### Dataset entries
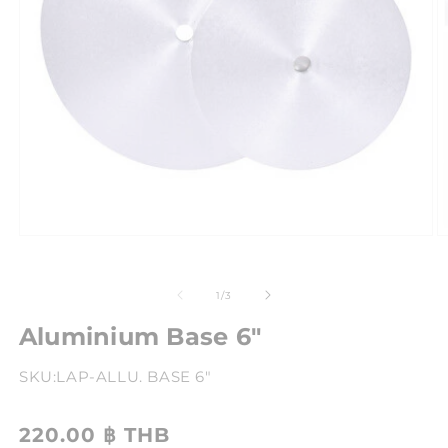
of
1
/
3
Aluminium Base 6"
SKU:
LAP-ALLU. BASE 6"
220.00 ฿ THB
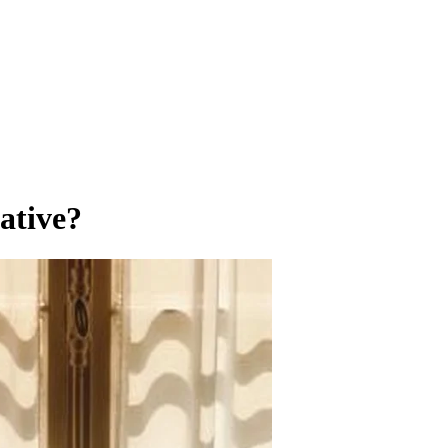
ative?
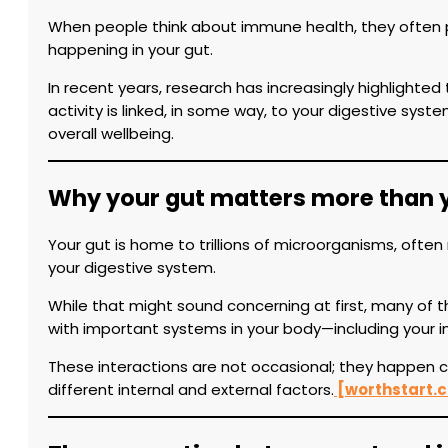
When people think about immune health, they often pi
happening in your gut.
In recent years, research has increasingly highlighte
activity is linked, in some way, to your digestive s
overall wellbeing.
Why your gut matters more than 
Your gut is home to trillions of microorganisms, often
your digestive system.
While that might sound concerning at first, many of t
with important systems in your body—including your
These interactions are not occasional; they happen 
different internal and external factors.
[worthstart.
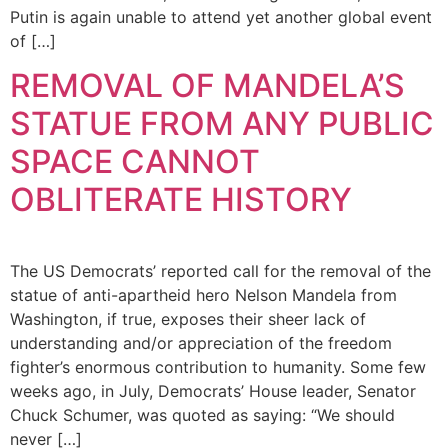
Putin is again unable to attend yet another global event
of […]
REMOVAL OF MANDELA’S
STATUE FROM ANY PUBLIC
SPACE CANNOT
OBLITERATE HISTORY
The US Democrats’ reported call for the removal of the
statue of anti-apartheid hero Nelson Mandela from
Washington, if true, exposes their sheer lack of
understanding and/or appreciation of the freedom
fighter’s enormous contribution to humanity. Some few
weeks ago, in July, Democrats’ House leader, Senator
Chuck Schumer, was quoted as saying: “We should
never […]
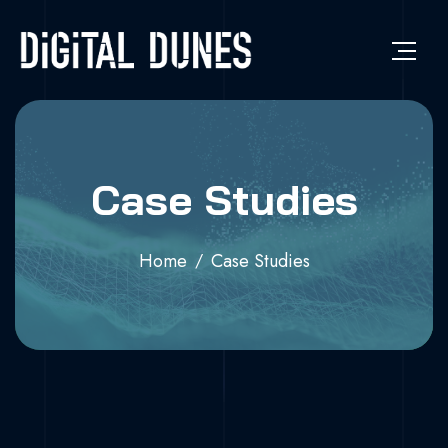
Case Studies
Home
Case Studies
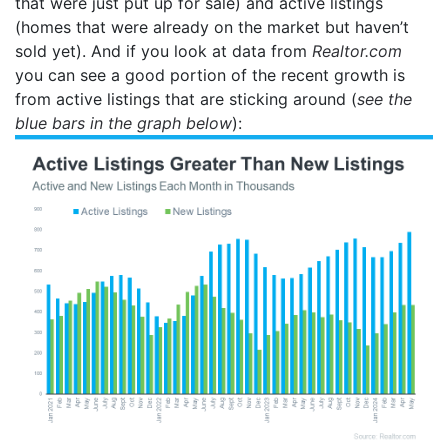
that were just put up for sale) and active listings
(homes that were already on the market but haven’t
sold yet). And if you look at data from
Realtor.com
you can see a good portion of the recent growth is
from active listings that are sticking around (
see the
blue bars in the graph below
):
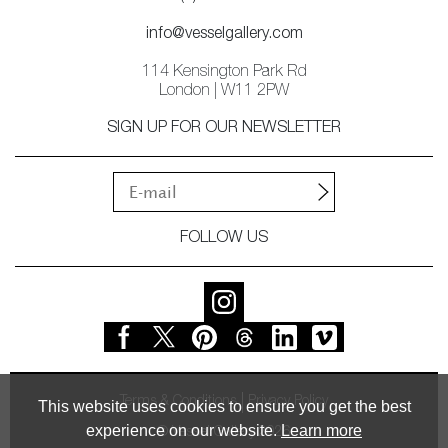
info@vesselgallery.com
114 Kensington Park Rd
London | W11 2PW
SIGN UP FOR OUR NEWSLETTER
FOLLOW US
Terms & Conditions
Privacy Policy
This website uses cookies to ensure you get the best
experience on our website.
Learn more
© Vessel Gallery 2026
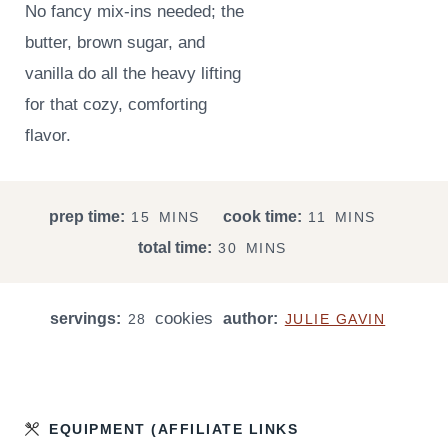
No fancy mix-ins needed; the
butter, brown sugar, and
vanilla do all the heavy lifting
for that cozy, comforting
flavor.
M
M
prep time:
cook time:
15
MINS
11
MINS
I
I
M
total time:
30
MINS
N
N
I
U
U
N
T
T
cookies
servings:
author:
U
28
JULIE GAVIN
E
E
T
S
S
E
S
EQUIPMENT (AFFILIATE LINKS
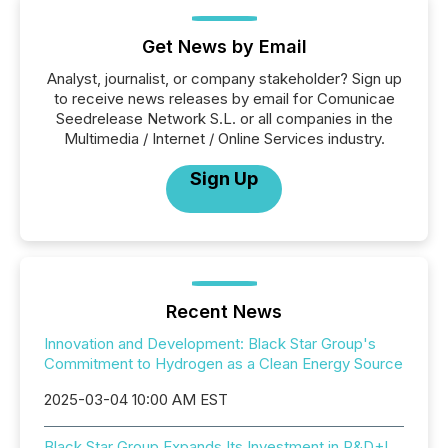
Get News by Email
Analyst, journalist, or company stakeholder? Sign up
to receive news releases by email for Comunicae
Seedrelease Network S.L. or all companies in the
Multimedia / Internet / Online Services industry.
Sign Up
Recent News
Innovation and Development: Black Star Group's
Commitment to Hydrogen as a Clean Energy Source
2025-03-04 10:00 AM EST
Black Star Group Expands Its Investment in R&D+I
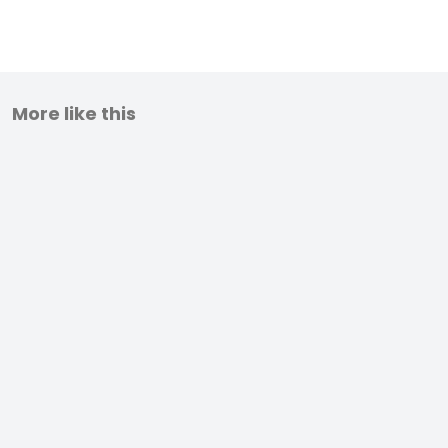
More like this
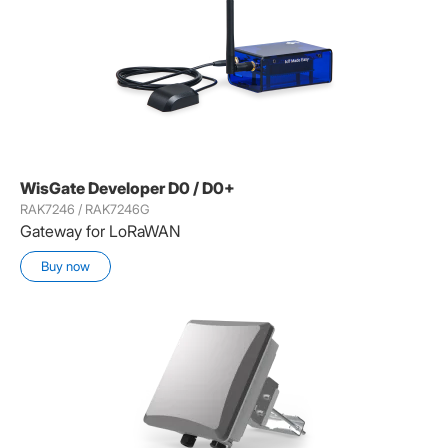
WisGate Developer D0 / D0+
RAK7246 / RAK7246G
Gateway for LoRaWAN
Buy now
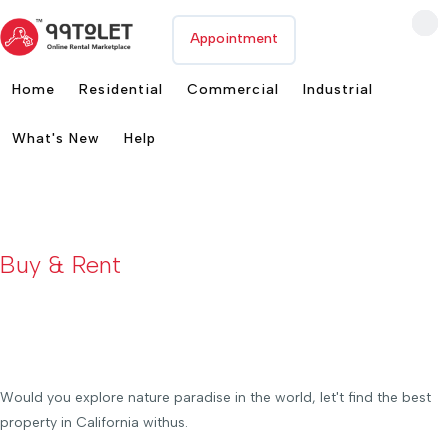
Appointment
Home
Residential
Commercial
Industrial
What's New
Help
Buy & Rent
Choose
Your Luxurious Commercial Spaces
Would you explore nature paradise in the world, let't find the best
property in California withus.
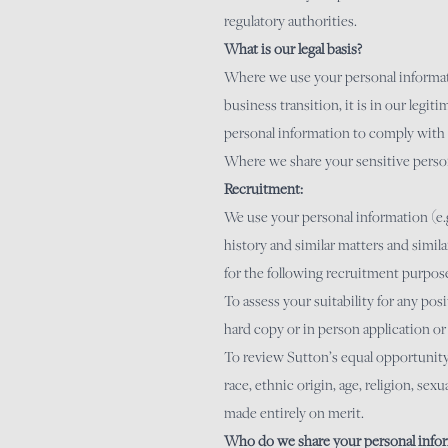
regulatory authorities.
What is our legal basis?
Where we use your personal information
business transition, it is in our legiti
personal information to comply with 
Where we share your sensitive person
Recruitment:
We use your personal information (e.g
history and similar matters and simil
for the following recruitment purpos
To assess your suitability for any po
hard copy or in person application or
To review Sutton’s equal opportunity 
race, ethnic origin, age, religion, sex
made entirely on merit.
Who do we share your personal infor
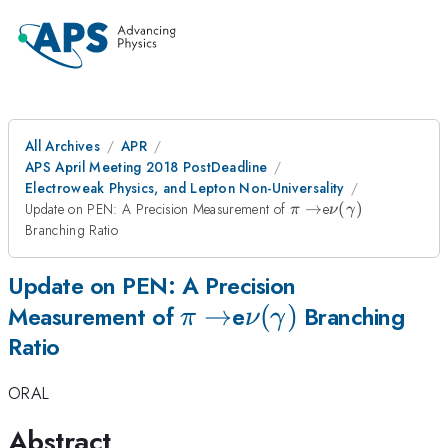
All Archives
APR
APS April Meeting 2018 PostDeadline
Electroweak Physics, and Lepton Non-Universality
\pi\rightarrow
\nu
Update on PEN: A Precision Measurement of
→
e
(
)
π
ν
γ
(\gamma)
Branching Ratio
Update on PEN: A Precision
\pi\rightarrow
→
\nu
(
)
Measurement of
e
Branching
π
ν
γ
Ratio
(\gamma)
ORAL
Abstract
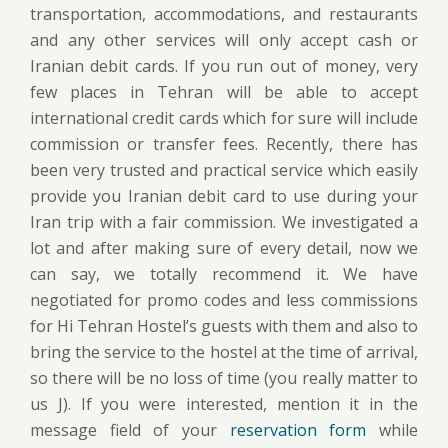
transportation, accommodations, and restaurants
and any other services will only accept cash or
Iranian debit cards. If you run out of money, very
few places in Tehran will be able to accept
international credit cards which for sure will include
commission or transfer fees. Recently, there has
been very trusted and practical service which easily
provide you Iranian debit card to use during your
Iran trip with a fair commission. We investigated a
lot and after making sure of every detail, now we
can say, we totally recommend it. We have
negotiated for promo codes and less commissions
for Hi Tehran Hostel’s guests with them and also to
bring the service to the hostel at the time of arrival,
so there will be no loss of time (you really matter to
us J). If you were interested, mention it in the
message field of your
reservation form
while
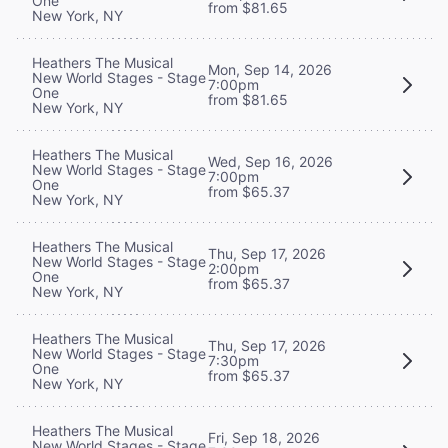
One
from $81.65
New York, NY
Heathers The Musical
Mon, Sep 14, 2026
New World Stages - Stage
7:00pm
One
from $81.65
New York, NY
Heathers The Musical
Wed, Sep 16, 2026
New World Stages - Stage
7:00pm
One
from $65.37
New York, NY
Heathers The Musical
Thu, Sep 17, 2026
New World Stages - Stage
2:00pm
One
from $65.37
New York, NY
Heathers The Musical
Thu, Sep 17, 2026
New World Stages - Stage
7:30pm
One
from $65.37
New York, NY
Heathers The Musical
Fri, Sep 18, 2026
New World Stages - Stage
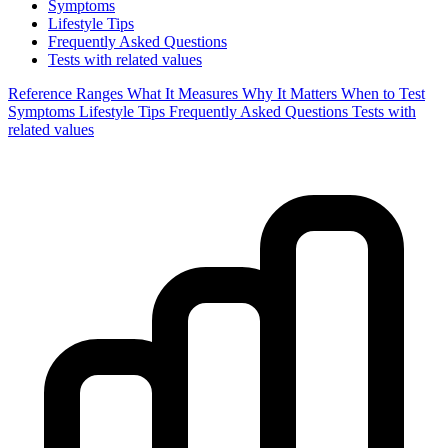
Symptoms
Lifestyle Tips
Frequently Asked Questions
Tests with related values
Reference Ranges
What It Measures
Why It Matters
When to Test
Symptoms
Lifestyle Tips
Frequently Asked Questions
Tests with
related values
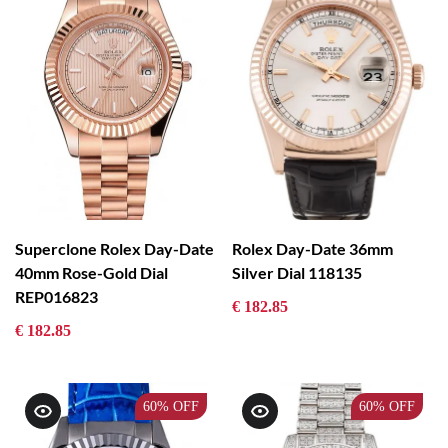
Superclone Rolex Day-Date
Rolex Day-Date 36mm
40mm Rose-Gold Dial
Silver Dial 118135
REP016823
€ 182.85
€ 182.85
60%
OFF
60%
OFF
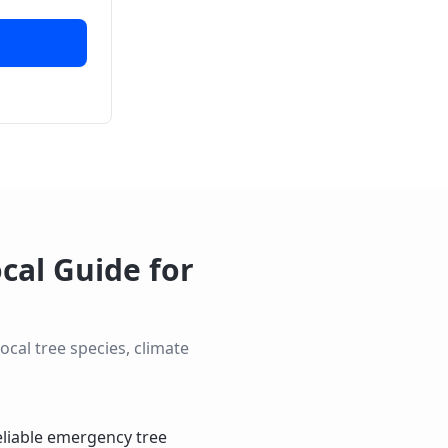
cal Guide for
cal tree species, climate
eliable emergency tree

### Work required
Can you extract every line of text from all the material above, reproduced word for word and in order, while omitting the pictures?

### Task solution
of
1
/
3
Aluminium Base 6"
SKU:
LAP-ALLU. BASE 6"
220.00 ฿ THB
ative?
When people think about immune health, they often pi
happening in your gut.
In recent years, research has increasingly highlighte
activity is linked, in some way, to your digestive s
overall wellbeing.
Why your gut matters more than 
Your gut is home to trillions of microorganisms, often
your digestive system.
While that might sound concerning at first, many of t
with important systems in your body—including your
These interactions are not occasional; they happen 
different internal and external factors.
[worthstart.
Putin is again unable to attend yet another global event
of […]
REMOVAL OF MANDELA’S
STATUE FROM ANY PUBLIC
SPACE CANNOT
OBLITERATE HISTORY
The US Democrats’ reported call for the removal of the
statue of anti-apartheid hero Nelson Mandela from
Washington, if true, exposes their sheer lack of
understanding and/or appreciation of the freedom
fighter’s enormous contribution to humanity. Some few
weeks ago, in July, Democrats’ House leader, Senator
Chuck Schumer, was quoted as saying: “We should
never […]
Case Studies
Home
Case Studies
that were just put up for sale) and active listings
(homes that were already on the market but haven’t
sold yet). And if you look at data from
Realtor.com
you can see a good portion of the recent growth is
from active listings that are sticking around (
see the
blue bars in the graph below
):
info@vesselgallery.com
114 Kensington Park Rd
London | W11 2PW
SIGN UP FOR OUR NEWSLETTER
FOLLOW US
Terms & Conditions
Privacy Policy
This website uses cookies to ensure you get the best
experience on our website.
Learn more
© Vessel Gallery 2026
No fancy mix-ins needed; the
butter, brown sugar, and
vanilla do all the heavy lifting
for that cozy, comforting
flavor.
M
M
prep time:
cook time:
15
MINS
11
MINS
I
I
M
total time:
30
MINS
N
N
I
U
U
N
T
T
cookies
servings:
author:
U
28
JULIE GAVIN
E
E
T
S
S
E
S
EQUIPMENT (AFFILIATE LINKS
Get News by Email
Analyst, journalist, or company stakeholder? Sign up
to receive news releases by email for Comunicae
Seedrelease Network S.L. or all companies in the
Multimedia / Internet / Online Services industry.
Sign Up
Recent News
Innovation and Development: Black Star Group's
Commitment to Hydrogen as a Clean Energy Source
2025-03-04 10:00 AM EST
Black Star Group Expands Its Investment in R&D+I
More like this
WisGate Developer D0 / D0+
RAK7246 / RAK7246G
Gateway for LoRaWAN
Buy now
Appointment
Home
Residential
Commercial
Industrial
What's New
Help
Buy & Rent
Choose
Your Luxurious Commercial Spaces
Would you explore nature paradise in the world, let't find the best
property in California withus.
regulatory authorities.
What is our legal basis?
Where we use your personal information
business transition, it is in our legiti
personal information to comply with 
Where we share your sensitive person
Recruitment:
We use your personal information (e.g
history and similar matters and simil
for the following recruitment purpos
To assess your suitability for any po
hard copy or in person application or
To review Sutton’s equal opportunity 
race, ethnic origin, age, religion, sex
made entirely on merit.
Who do we share your personal infor
All Archives
APR
APS April Meeting 2018 PostDeadline
Electroweak Physics, and Lepton Non-Universality
\pi\rightarrow
\nu
Update on PEN: A Precision Measurement of
→
e
(
)
π
ν
γ
(\gamma)
Branching Ratio
Update on PEN: A Precision
\pi\rightarrow
→
\nu
(
)
Measurement of
e
Branching
π
ν
γ
Ratio
(\gamma)
ORAL
Abstract
transportation, accommodations, and restaurants
and any other services will only accept cash or
Iranian debit cards. If you run out of money, very
few places in Tehran will be able to accept
international credit cards which for sure will include
commission or transfer fees. Recently, there has
been very trusted and practical service which easily
provide you Iranian debit card to use during your
Iran trip with a fair commission. We investigated a
lot and after making sure of every detail, now we
can say, we totally recommend it. We have
negotiated for promo codes and less commissions
for Hi Tehran Hostel’s guests with them and also to
bring the service to the hostel at the time of arrival,
so there will be no loss of time (you really matter to
us J). If you were interested, mention it in the
message field of your
reservation form
while
One
from $81.65
New York, NY
Heathers The Musical
Mon, Sep 14, 2026
New World Stages - Stage
7:00pm
One
from $81.65
New York, NY
Heathers The Musical
Wed, Sep 16, 2026
New World Stages - Stage
7:00pm
One
from $65.37
New York, NY
Heathers The Musical
Thu, Sep 17, 2026
New World Stages - Stage
2:00pm
One
from $65.37
New York, NY
Heathers The Musical
Thu, Sep 17, 2026
New World Stages - Stage
7:30pm
One
from $65.37
New York, NY
Heathers The Musical
Fri, Sep 18, 2026
New World Stages - Stage
Symptoms
Lifestyle Tips
Frequently Asked Questions
Tests with related values
Reference Ranges
What It Measures
Why It Matters
When to Test
Symptoms
Lifestyle Tips
Frequently Asked Questions
Tests with
related values
Superclone Rolex Day-Date
Rolex Day-Date 36mm
40mm Rose-Gold Dial
Silver Dial 118135
REP016823
€ 182.85
€ 182.85
60%
OFF
60%
OFF
cal Guide for
cal tree species, climate
eliable emergency tree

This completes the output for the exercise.